O julgamento contou com atuação da promotora de Justiça Tereza de Freitas Maia Cotta, do Ministério Público de Rondônia, que sustentou as teses acusatórias acolhidas pelo Conselho de Sentença.
Além da condenação criminal, o juiz presidente do Tribunal do Júri determinou, a pedido do Ministério Público, o pagamento de R$ 80 mil de indenização à família da vítima.
O crime ocorreu na madrugada do dia 24 de novembro de 2024, após a vítima e o acusado deixarem uma festa realizada em um bar da cidade.
Segundo as investigações, Luzia Pedra Vieira foi morta com golpes de canivete na região do pescoço enquanto caminhava pela via pública. Os ferimentos atingiram a jugular da vítima.
De acordo com o inquérito policial, momentos antes do crime, o acusado teria enviado mensagens à irmã da vítima afirmando que mataria a ex-companheira. Conforme a apuração, o homem estaria motivado por ciúmes e sentimento de posse.

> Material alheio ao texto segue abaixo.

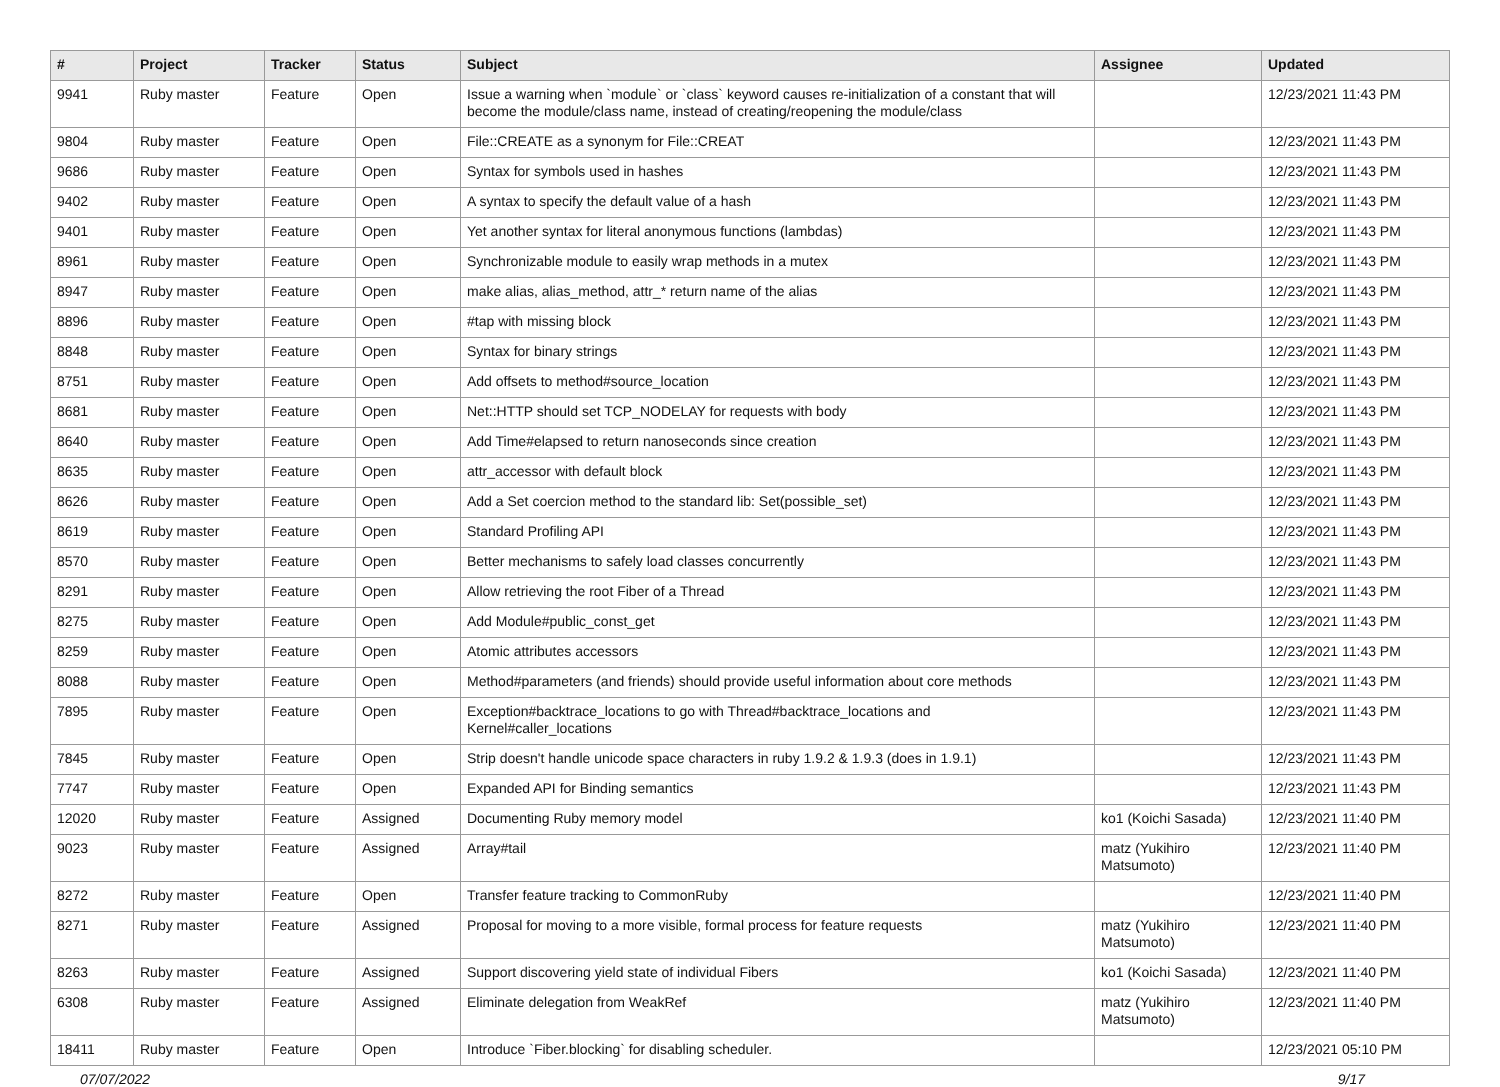| # | Project | Tracker | Status | Subject | Assignee | Updated |
| --- | --- | --- | --- | --- | --- | --- |
| 9941 | Ruby master | Feature | Open | Issue a warning when `module` or `class` keyword causes re-initialization of a constant that will become the module/class name, instead of creating/reopening the module/class | | 12/23/2021 11:43 PM |
| 9804 | Ruby master | Feature | Open | File::CREATE as a synonym for File::CREAT | | 12/23/2021 11:43 PM |
| 9686 | Ruby master | Feature | Open | Syntax for symbols used in hashes | | 12/23/2021 11:43 PM |
| 9402 | Ruby master | Feature | Open | A syntax to specify the default value of a hash | | 12/23/2021 11:43 PM |
| 9401 | Ruby master | Feature | Open | Yet another syntax for literal anonymous functions (lambdas) | | 12/23/2021 11:43 PM |
| 8961 | Ruby master | Feature | Open | Synchronizable module to easily wrap methods in a mutex | | 12/23/2021 11:43 PM |
| 8947 | Ruby master | Feature | Open | make alias, alias_method, attr_* return name of the alias | | 12/23/2021 11:43 PM |
| 8896 | Ruby master | Feature | Open | #tap with missing block | | 12/23/2021 11:43 PM |
| 8848 | Ruby master | Feature | Open | Syntax for binary strings | | 12/23/2021 11:43 PM |
| 8751 | Ruby master | Feature | Open | Add offsets to method#source_location | | 12/23/2021 11:43 PM |
| 8681 | Ruby master | Feature | Open | Net::HTTP should set TCP_NODELAY for requests with body | | 12/23/2021 11:43 PM |
| 8640 | Ruby master | Feature | Open | Add Time#elapsed to return nanoseconds since creation | | 12/23/2021 11:43 PM |
| 8635 | Ruby master | Feature | Open | attr_accessor with default block | | 12/23/2021 11:43 PM |
| 8626 | Ruby master | Feature | Open | Add a Set coercion method to the standard lib: Set(possible_set) | | 12/23/2021 11:43 PM |
| 8619 | Ruby master | Feature | Open | Standard Profiling API | | 12/23/2021 11:43 PM |
| 8570 | Ruby master | Feature | Open | Better mechanisms to safely load classes concurrently | | 12/23/2021 11:43 PM |
| 8291 | Ruby master | Feature | Open | Allow retrieving the root Fiber of a Thread | | 12/23/2021 11:43 PM |
| 8275 | Ruby master | Feature | Open | Add Module#public_const_get | | 12/23/2021 11:43 PM |
| 8259 | Ruby master | Feature | Open | Atomic attributes accessors | | 12/23/2021 11:43 PM |
| 8088 | Ruby master | Feature | Open | Method#parameters (and friends) should provide useful information about core methods | | 12/23/2021 11:43 PM |
| 7895 | Ruby master | Feature | Open | Exception#backtrace_locations to go with Thread#backtrace_locations and Kernel#caller_locations | | 12/23/2021 11:43 PM |
| 7845 | Ruby master | Feature | Open | Strip doesn't handle unicode space characters in ruby 1.9.2 & 1.9.3 (does in 1.9.1) | | 12/23/2021 11:43 PM |
| 7747 | Ruby master | Feature | Open | Expanded API for Binding semantics | | 12/23/2021 11:43 PM |
| 12020 | Ruby master | Feature | Assigned | Documenting Ruby memory model | ko1 (Koichi Sasada) | 12/23/2021 11:40 PM |
| 9023 | Ruby master | Feature | Assigned | Array#tail | matz (Yukihiro Matsumoto) | 12/23/2021 11:40 PM |
| 8272 | Ruby master | Feature | Open | Transfer feature tracking to CommonRuby | | 12/23/2021 11:40 PM |
| 8271 | Ruby master | Feature | Assigned | Proposal for moving to a more visible, formal process for feature requests | matz (Yukihiro Matsumoto) | 12/23/2021 11:40 PM |
| 8263 | Ruby master | Feature | Assigned | Support discovering yield state of individual Fibers | ko1 (Koichi Sasada) | 12/23/2021 11:40 PM |
| 6308 | Ruby master | Feature | Assigned | Eliminate delegation from WeakRef | matz (Yukihiro Matsumoto) | 12/23/2021 11:40 PM |
| 18411 | Ruby master | Feature | Open | Introduce `Fiber.blocking` for disabling scheduler. | | 12/23/2021 05:10 PM |
07/07/2022 9/17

Durante o julgamento, o Ministério Público sustentou que o crime foi praticado por motivo torpe, além de ter ocorrido com recurso que dificultou a defesa da vítima e mediante meio cruel, em razão da violência empregada.
Os jurados acolheram as qualificadoras apresentadas pela acusação e reconheceram o feminicídio.
A vítima deixou uma filha com deficiência visual.